Jeder Mensch ist für den anderen anders.

Und jeder Mensch hat seinen eigenen Zauber.“

(M. Pistorius-Adams)

Paul Aloysius Meyer wurde am 18.08.1923 in Püttlingen in der Derler Str. 36 (heute 44) als Sohn von Katharina Mathilde geb. Mathis und Aloysius Sebastian Meyer geboren. Paul war der Älteste von fünf Geschwistern. Er kam mit dem Down Syndrom (Trisomie 21) zur Welt und war ein lebensfroher, anhänglicher Junge mit einer Lernbehinderung.
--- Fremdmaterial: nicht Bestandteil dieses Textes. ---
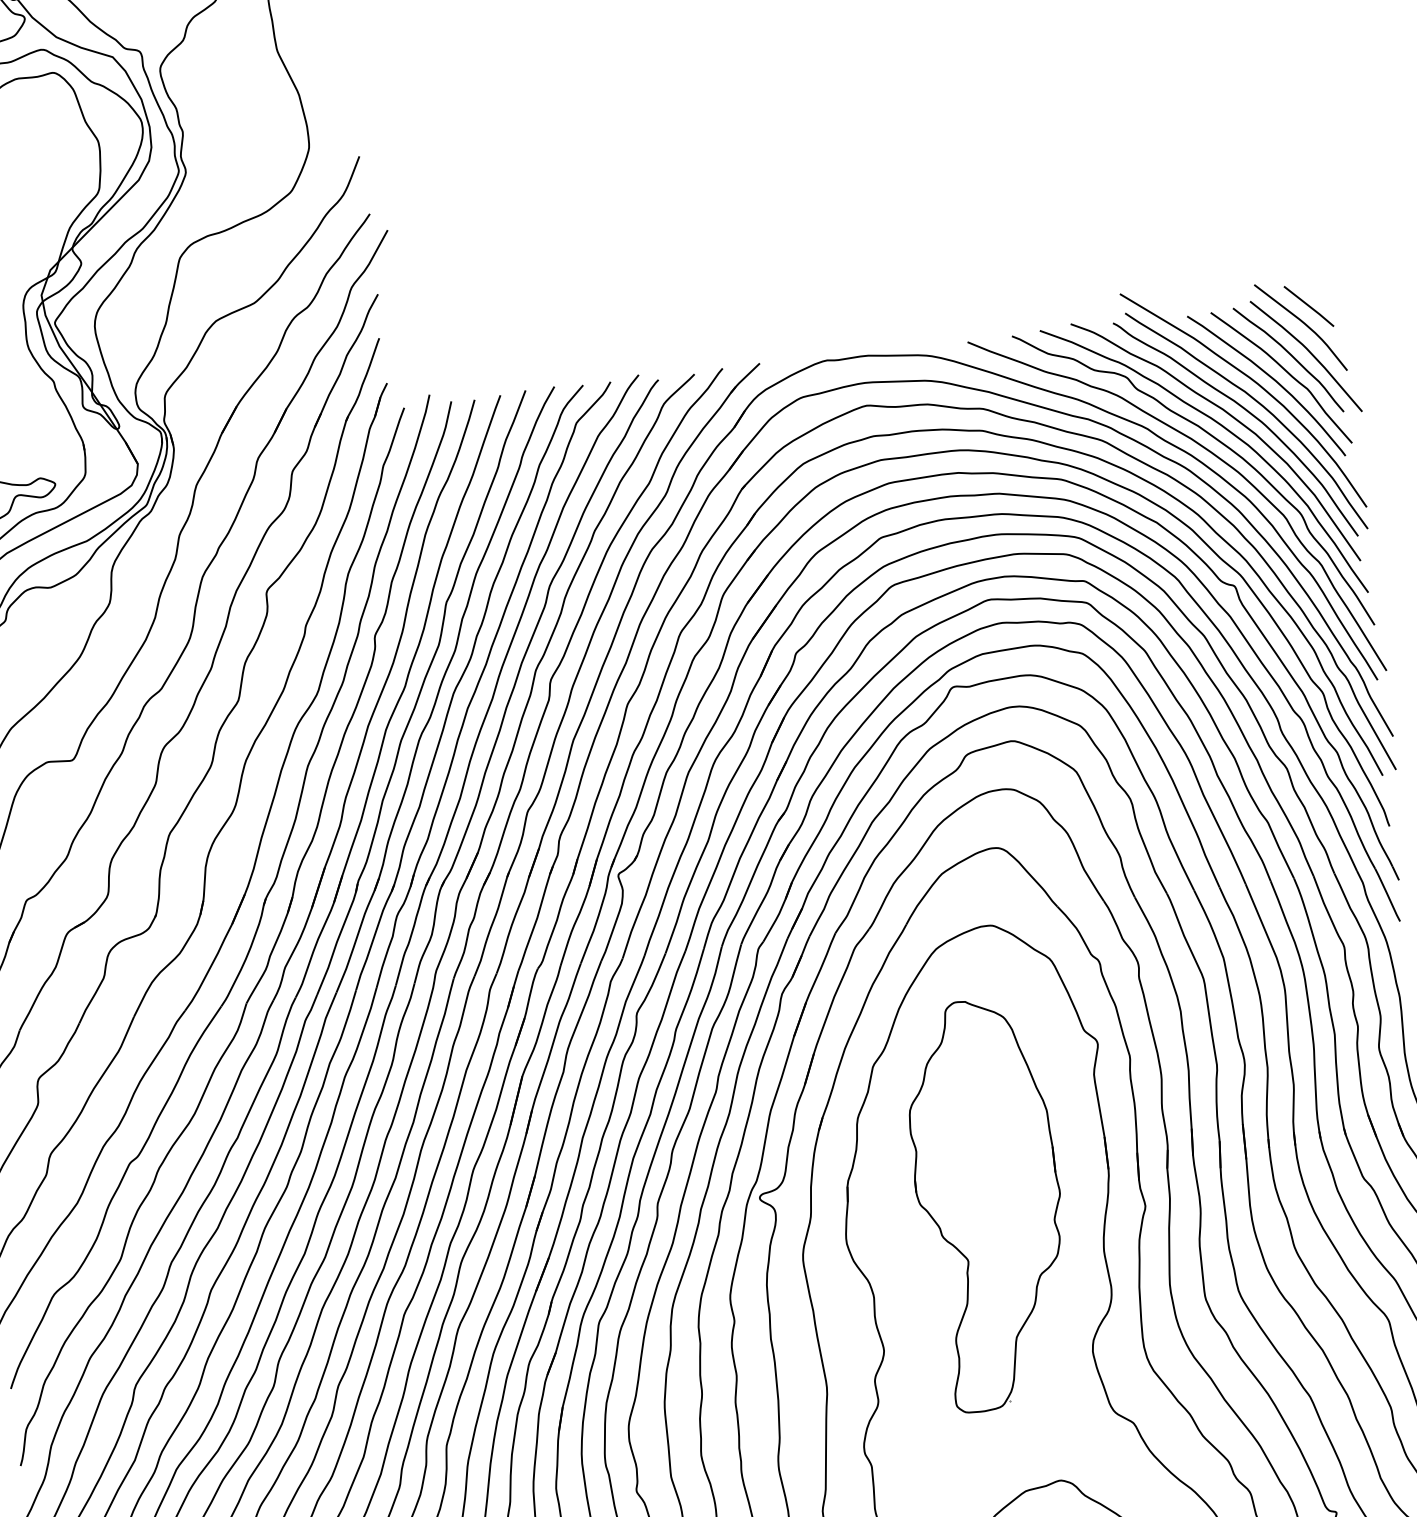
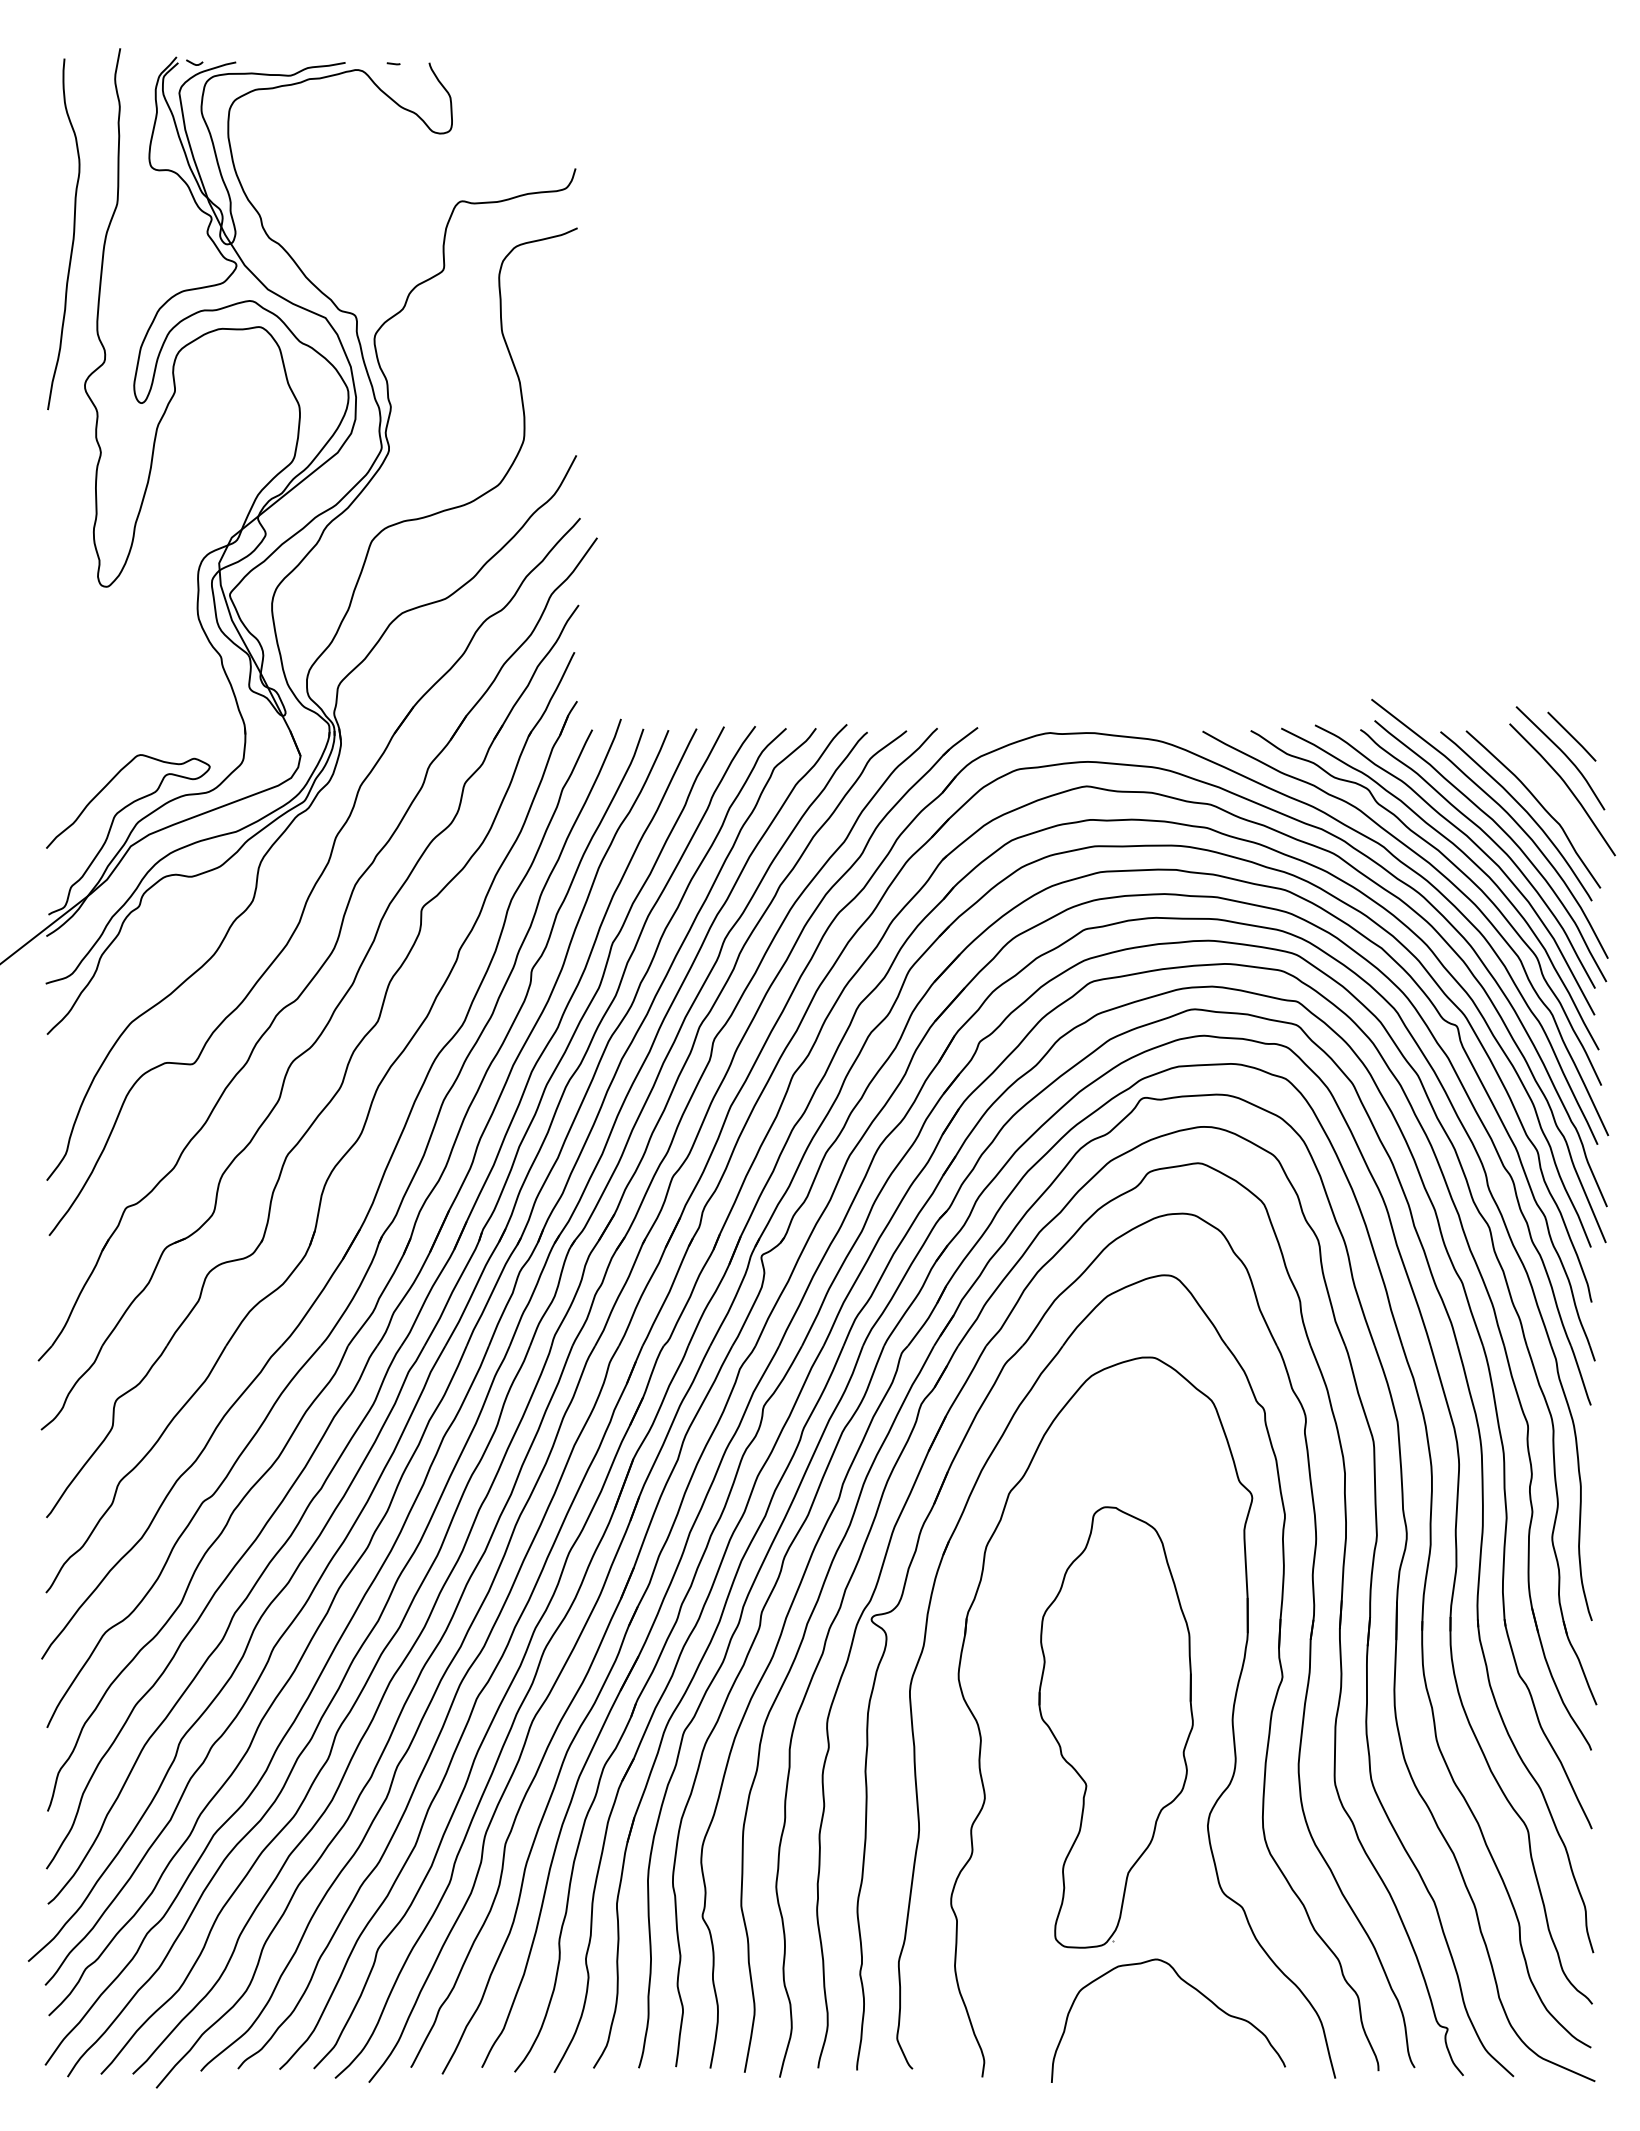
curve: (1292, 357) -> (1547, 789), removed
part: (988, 1204) -> (1115, 1727), moved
Aus den Erzählungen seiner Schwester Mathilde (Jg. 1934) ist zu erfahren, dass Paul ein liebes Kind war, dass er nie böse oder frech war und er oft mit ihr gespielt hat. Er empfand Stolz über sein Buch, das er ihr zeigte. Weiterhin schildert sie, dass ihre Mutter sehr an Paul gehangen, sie immer auf sein Äußeres geachtet und ihn gepflegt hat. Paul war wie alle anderen in die Familie integriert und in der Nachbarschaft akzeptiert. Ein ehemaliger Nachbar, Hans-Josef Karrenbauer erinnerte sich an Paul als einen kräftigen, harmlosen Jungen, der gerne die Nachbarn besuchte. Er schilderte, dass nicht darüber gesprochen wurde, als Paul plötzlich fernblieb. Mathilde, Pauls Schwester, weiß noch wie „die abends mit genagelten Stiefeln kamen, die Treppe hoch gestürmt und sich das Kind geholt haben.“ „Die Mama und ich haben furchtbar geweint und wollten das nicht. ….. und sie haben ihn einfach geholt…. Es waren keine Soldaten, aber Leute von der Partei.!“ Dies ereignete sich am 06.12.1937. Paul wurde im Alter von 14 Jahren aus seiner Familie gerissen und in die „Heilerziehungsanstalt“ Kalmenhof nach Idstein im Taunus/Hessen auf Veranlassung des Reichskommissars deportiert. (Quelle: Archiv des Landeswohlfahrtsverbands Hessen)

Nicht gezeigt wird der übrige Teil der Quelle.